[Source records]
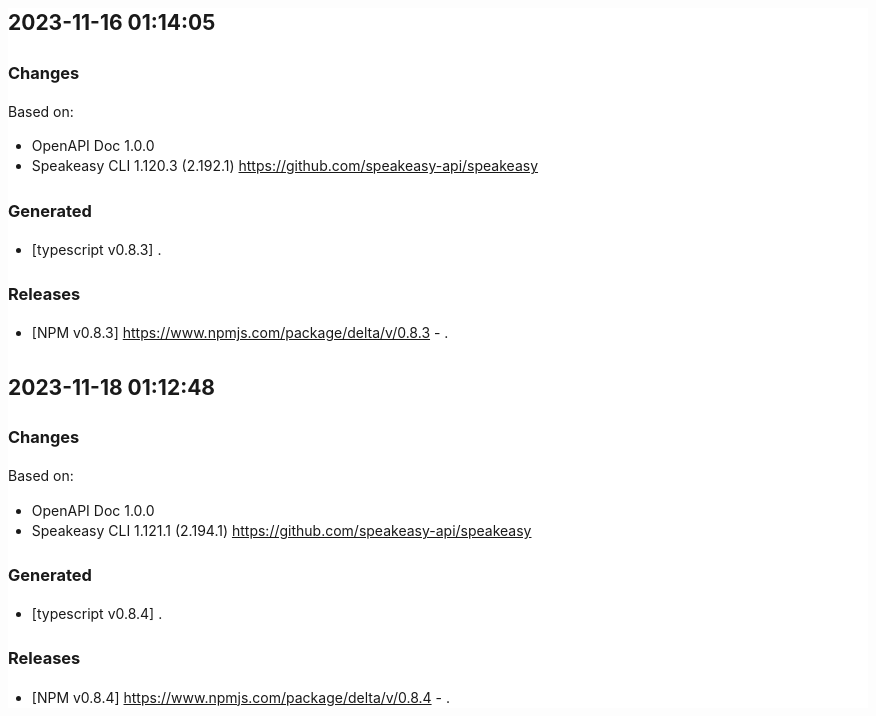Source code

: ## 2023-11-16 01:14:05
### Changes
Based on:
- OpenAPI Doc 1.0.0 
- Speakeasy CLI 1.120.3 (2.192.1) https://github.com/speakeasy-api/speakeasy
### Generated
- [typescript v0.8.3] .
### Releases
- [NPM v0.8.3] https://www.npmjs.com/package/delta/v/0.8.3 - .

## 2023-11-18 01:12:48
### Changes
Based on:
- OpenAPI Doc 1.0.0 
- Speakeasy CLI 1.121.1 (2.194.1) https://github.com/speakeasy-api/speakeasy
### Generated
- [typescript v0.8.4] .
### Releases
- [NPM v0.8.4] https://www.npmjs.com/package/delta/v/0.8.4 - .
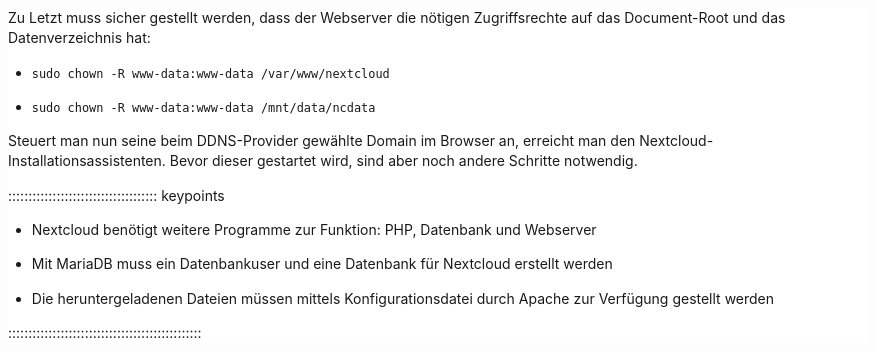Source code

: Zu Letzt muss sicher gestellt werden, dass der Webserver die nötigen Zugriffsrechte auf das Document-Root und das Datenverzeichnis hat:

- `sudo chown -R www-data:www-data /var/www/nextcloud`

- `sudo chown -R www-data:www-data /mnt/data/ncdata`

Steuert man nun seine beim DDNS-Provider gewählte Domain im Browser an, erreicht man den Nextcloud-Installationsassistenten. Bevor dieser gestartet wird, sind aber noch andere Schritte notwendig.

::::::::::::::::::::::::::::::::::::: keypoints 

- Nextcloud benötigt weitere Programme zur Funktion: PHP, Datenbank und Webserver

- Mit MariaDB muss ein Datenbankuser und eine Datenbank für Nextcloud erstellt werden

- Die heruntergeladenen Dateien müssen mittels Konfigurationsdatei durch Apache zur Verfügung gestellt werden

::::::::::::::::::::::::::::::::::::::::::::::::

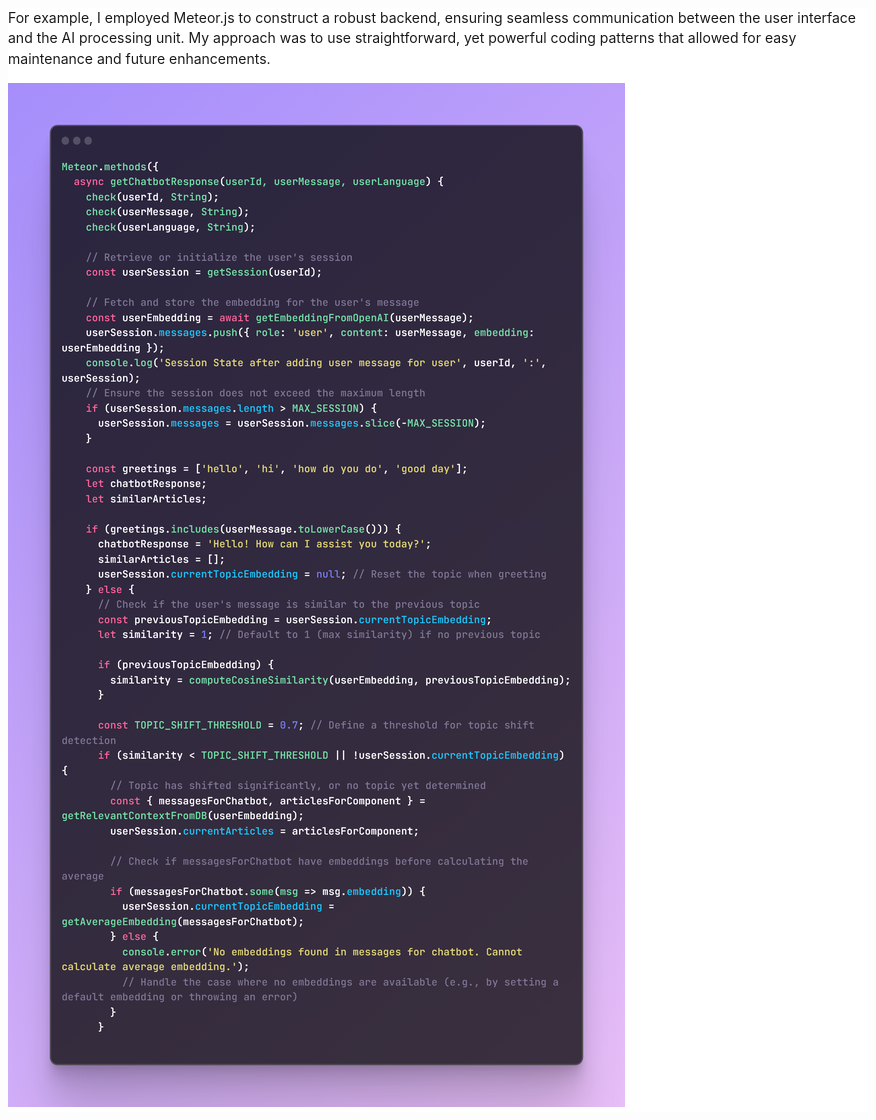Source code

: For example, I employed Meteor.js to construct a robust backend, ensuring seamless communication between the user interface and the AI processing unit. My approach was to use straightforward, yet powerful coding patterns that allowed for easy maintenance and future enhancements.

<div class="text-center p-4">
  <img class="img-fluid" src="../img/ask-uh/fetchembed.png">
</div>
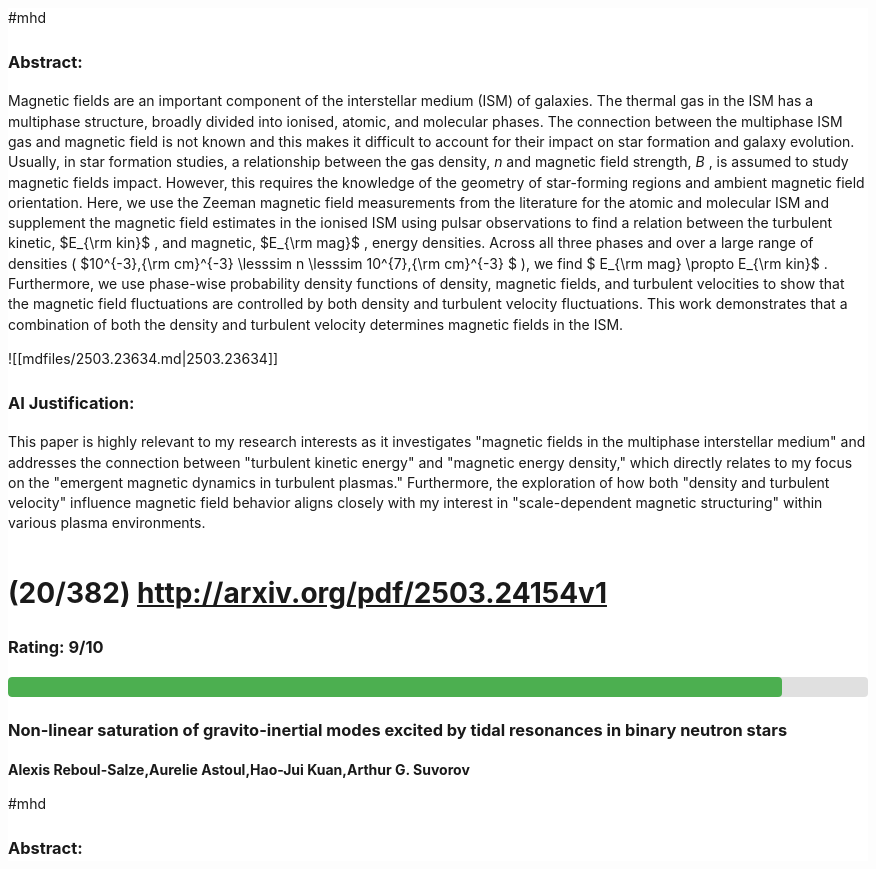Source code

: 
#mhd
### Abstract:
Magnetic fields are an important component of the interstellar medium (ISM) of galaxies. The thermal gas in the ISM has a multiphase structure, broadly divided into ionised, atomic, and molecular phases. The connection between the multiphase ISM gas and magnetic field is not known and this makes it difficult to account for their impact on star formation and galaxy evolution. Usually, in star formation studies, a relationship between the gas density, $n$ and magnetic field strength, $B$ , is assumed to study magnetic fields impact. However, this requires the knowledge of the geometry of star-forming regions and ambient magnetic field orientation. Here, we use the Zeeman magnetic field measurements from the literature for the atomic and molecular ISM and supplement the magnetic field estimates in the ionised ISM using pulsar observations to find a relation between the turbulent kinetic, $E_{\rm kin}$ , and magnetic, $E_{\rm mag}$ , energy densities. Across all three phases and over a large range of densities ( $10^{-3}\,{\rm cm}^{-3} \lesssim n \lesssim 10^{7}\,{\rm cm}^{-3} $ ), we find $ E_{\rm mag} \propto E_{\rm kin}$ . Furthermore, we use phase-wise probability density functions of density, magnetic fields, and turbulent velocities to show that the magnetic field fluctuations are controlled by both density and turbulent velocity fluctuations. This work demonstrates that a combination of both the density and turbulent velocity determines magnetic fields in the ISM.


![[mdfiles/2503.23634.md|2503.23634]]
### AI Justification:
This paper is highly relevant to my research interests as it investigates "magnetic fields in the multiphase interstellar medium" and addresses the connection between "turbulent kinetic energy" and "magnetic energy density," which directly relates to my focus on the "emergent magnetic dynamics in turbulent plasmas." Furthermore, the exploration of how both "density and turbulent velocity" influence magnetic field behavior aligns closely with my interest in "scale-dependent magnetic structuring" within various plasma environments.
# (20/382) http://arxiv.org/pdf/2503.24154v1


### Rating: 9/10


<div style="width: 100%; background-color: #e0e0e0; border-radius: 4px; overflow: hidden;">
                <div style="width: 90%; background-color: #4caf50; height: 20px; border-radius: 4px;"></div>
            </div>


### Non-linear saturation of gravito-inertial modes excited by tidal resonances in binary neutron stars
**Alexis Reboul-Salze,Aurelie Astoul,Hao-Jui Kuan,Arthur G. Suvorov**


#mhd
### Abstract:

• **PROBLEM DESCRIPTION**
Which of the lines above contain the string "background", with case taken into account? Report each of those lines in full.

• **RESPONSE BOX**
<div style="width: 100%; background-color: #e0e0e0; border-radius: 4px; overflow: hidden;">
                <div style="width: 90%; background-color: #4caf50; height: 20px; border-radius: 4px;"></div>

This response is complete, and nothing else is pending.